→ **SOURCE EXTRACT**
I was on a customer call last week wherein the customer wanted to know of ways to export partial data from an ASO cube. The issue with the customer was that they were on version 9.3.1. Since 9.3 does not support clearing regions of an ASO cube, they wanted ways of exporting partial data from the ASO cube and then reload it back to the same cube after clearing the cube. This is a very common scenario and i thought i would blog about it here. As you would know, Oracle Data Integrator 10.1.3.5 now supports export of data from an Essbase cube using Report Scripts as well as MDX. We shall be using the same feature today to understand how MDX exports for an ASO cube work. Also, it would be an interesting activity considering the fact that there can be different ways of framing an MDX query. So, lets first start with the GlobaASO cube that i have been using for the last 3 or 4 blog entries. First lets take a look at the outline

       

Basically this cube has data for the month of April, May and July as shown below.

→ **SUPPLIED INFORMATION**

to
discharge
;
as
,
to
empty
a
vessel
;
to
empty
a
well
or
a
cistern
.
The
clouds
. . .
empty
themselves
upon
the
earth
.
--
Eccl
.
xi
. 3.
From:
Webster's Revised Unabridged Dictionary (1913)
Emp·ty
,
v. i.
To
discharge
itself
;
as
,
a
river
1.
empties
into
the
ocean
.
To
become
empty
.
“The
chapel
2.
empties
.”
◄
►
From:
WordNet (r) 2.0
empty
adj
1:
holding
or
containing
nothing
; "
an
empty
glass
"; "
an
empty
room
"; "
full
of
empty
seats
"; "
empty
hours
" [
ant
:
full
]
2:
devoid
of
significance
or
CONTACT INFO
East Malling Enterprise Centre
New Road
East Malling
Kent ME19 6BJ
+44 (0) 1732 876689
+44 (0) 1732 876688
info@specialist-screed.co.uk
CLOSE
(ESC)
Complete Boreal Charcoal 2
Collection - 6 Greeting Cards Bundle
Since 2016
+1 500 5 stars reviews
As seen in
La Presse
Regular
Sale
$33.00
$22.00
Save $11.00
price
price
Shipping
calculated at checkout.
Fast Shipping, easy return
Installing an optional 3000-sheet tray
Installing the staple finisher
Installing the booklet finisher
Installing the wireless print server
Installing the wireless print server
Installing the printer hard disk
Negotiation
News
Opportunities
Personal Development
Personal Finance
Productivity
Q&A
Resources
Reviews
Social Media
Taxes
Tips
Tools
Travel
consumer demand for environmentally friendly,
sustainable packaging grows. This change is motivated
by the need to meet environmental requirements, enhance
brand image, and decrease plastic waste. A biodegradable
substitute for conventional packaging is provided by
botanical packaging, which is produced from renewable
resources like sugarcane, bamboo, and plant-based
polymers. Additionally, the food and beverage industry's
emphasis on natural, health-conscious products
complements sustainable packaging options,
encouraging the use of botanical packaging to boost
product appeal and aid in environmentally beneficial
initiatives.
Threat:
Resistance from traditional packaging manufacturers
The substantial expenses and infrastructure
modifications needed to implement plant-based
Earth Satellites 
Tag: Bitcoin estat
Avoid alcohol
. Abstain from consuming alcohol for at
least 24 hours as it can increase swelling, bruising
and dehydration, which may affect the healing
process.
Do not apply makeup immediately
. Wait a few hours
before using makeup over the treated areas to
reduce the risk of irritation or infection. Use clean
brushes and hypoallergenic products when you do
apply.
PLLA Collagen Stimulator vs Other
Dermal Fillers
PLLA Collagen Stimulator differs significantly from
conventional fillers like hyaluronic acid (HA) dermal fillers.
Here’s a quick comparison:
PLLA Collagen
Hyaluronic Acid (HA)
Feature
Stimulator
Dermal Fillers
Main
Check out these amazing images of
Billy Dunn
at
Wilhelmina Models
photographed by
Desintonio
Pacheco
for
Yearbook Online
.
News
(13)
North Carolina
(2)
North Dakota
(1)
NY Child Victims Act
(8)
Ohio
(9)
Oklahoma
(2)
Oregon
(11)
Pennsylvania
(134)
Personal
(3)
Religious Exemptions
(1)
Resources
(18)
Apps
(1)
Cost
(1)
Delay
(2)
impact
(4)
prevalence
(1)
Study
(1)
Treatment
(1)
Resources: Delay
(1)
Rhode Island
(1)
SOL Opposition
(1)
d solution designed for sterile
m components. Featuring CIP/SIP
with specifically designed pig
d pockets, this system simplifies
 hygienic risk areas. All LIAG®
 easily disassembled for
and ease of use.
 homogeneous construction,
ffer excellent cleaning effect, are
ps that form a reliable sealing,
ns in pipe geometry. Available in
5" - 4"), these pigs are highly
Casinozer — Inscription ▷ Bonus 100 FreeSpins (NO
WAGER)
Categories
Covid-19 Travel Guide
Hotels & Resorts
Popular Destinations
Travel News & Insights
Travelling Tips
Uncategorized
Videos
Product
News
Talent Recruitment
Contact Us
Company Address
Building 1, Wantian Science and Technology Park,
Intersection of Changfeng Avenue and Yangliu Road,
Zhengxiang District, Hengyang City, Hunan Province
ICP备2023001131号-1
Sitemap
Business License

→ **WHAT YOU NEED TO DO**
Please state which version the customer was running, according to the ASO cube export text.

→ **WRITTEN SOLUTION**
Version 9.3.1.